▸ **Material for this exercise**
++++++++++

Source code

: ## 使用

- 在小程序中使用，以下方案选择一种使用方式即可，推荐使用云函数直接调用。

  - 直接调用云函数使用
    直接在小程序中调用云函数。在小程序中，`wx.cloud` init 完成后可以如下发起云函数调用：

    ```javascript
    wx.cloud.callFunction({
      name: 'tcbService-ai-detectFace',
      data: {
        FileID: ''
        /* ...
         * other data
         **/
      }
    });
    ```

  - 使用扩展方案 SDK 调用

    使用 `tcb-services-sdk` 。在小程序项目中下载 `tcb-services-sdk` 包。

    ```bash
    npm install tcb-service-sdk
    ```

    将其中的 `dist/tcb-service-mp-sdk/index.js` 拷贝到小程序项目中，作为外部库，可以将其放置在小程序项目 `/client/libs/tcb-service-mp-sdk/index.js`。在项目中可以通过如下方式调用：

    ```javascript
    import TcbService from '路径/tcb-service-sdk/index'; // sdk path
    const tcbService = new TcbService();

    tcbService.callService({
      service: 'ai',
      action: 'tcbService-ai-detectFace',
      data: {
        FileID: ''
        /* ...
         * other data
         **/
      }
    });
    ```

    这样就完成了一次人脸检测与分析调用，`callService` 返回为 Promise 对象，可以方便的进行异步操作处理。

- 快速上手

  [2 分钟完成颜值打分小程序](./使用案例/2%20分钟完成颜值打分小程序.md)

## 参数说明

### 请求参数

++++++++++

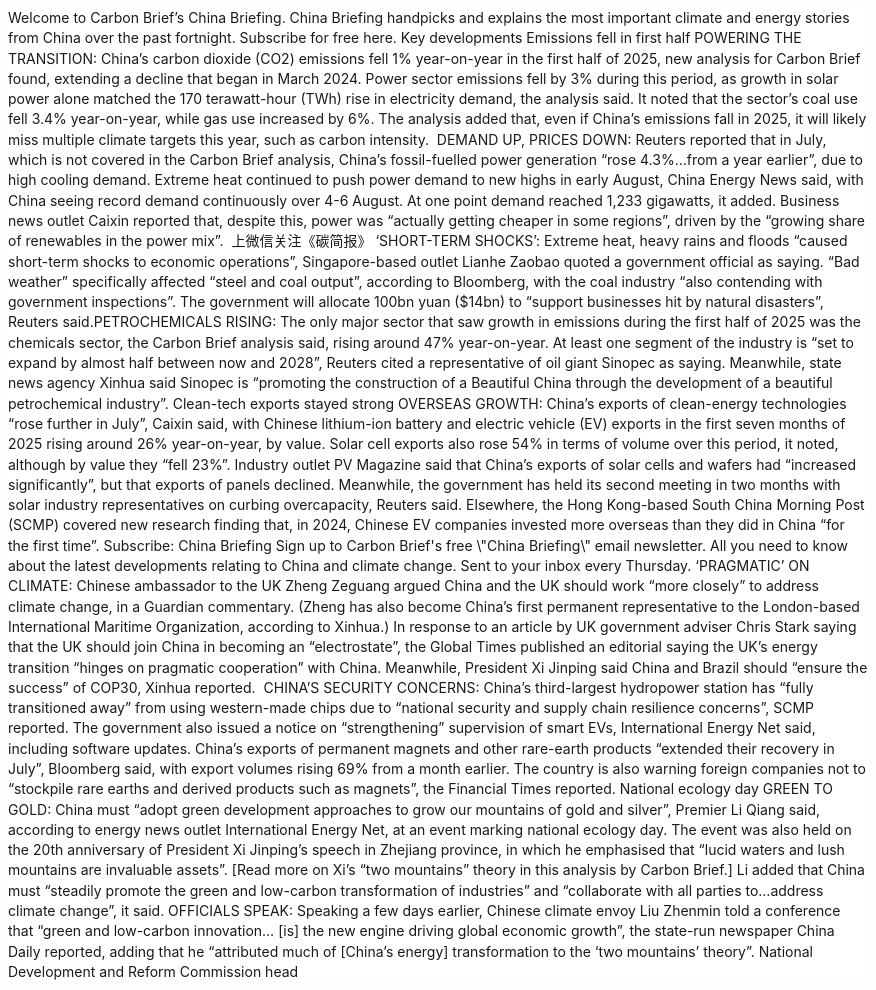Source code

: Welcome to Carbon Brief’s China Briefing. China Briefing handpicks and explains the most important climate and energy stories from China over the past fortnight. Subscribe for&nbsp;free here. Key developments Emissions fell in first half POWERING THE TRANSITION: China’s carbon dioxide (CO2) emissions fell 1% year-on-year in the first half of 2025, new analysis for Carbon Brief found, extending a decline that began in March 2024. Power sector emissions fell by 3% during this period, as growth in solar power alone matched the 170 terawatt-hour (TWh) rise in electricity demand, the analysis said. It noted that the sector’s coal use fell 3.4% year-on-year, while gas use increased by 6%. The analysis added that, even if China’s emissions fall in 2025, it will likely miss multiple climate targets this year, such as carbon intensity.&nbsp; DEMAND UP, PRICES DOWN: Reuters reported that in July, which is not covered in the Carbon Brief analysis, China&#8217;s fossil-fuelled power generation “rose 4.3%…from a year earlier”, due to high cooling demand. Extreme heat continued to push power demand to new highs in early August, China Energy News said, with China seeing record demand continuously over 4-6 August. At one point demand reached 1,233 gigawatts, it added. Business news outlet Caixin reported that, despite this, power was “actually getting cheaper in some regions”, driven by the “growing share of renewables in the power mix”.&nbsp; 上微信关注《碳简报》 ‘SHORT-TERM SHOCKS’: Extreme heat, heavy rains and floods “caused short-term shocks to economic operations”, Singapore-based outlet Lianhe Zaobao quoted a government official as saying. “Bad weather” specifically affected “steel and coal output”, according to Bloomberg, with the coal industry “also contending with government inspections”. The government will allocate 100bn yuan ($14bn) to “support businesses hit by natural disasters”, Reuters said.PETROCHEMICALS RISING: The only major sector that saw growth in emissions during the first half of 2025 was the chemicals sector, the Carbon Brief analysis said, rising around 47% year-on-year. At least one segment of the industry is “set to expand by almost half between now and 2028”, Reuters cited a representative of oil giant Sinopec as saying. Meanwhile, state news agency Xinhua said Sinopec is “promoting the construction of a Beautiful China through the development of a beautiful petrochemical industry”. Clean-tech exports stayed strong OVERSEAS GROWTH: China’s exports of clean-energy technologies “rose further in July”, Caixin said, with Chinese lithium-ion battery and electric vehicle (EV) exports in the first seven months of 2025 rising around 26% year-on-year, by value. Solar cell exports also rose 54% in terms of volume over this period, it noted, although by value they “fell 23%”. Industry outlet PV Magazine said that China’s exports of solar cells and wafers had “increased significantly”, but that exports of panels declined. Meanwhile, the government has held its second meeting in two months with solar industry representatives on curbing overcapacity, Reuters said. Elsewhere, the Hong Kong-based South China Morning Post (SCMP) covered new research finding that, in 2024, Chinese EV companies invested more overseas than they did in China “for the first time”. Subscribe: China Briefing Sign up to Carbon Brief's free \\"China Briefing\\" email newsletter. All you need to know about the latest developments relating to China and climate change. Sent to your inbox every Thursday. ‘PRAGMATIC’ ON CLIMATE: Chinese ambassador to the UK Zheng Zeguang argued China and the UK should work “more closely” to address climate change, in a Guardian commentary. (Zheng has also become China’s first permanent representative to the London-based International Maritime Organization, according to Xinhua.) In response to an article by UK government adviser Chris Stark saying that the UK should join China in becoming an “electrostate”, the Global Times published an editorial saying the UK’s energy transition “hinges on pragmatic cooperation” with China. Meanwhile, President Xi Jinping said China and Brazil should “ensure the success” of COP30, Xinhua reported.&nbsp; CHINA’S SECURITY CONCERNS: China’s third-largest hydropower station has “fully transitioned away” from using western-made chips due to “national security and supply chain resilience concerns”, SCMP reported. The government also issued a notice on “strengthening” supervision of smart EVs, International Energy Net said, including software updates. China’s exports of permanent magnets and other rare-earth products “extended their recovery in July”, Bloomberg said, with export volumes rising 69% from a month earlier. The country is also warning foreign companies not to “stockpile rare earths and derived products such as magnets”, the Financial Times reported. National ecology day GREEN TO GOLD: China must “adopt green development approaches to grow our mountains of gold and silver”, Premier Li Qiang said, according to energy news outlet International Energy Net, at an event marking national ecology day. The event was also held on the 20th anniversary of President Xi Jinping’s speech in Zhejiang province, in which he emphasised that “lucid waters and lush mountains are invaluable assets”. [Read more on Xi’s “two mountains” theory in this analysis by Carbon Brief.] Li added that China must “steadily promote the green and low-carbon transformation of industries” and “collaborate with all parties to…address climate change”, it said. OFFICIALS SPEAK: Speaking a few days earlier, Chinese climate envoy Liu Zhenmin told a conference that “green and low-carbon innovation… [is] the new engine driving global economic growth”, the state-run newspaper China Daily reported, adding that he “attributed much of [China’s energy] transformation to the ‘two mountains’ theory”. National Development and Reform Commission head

++++++++++

▸ **Assignment**
Say how many lines of these records hold the string "cloud", giving the number and no other words.

▸ **Task response**
2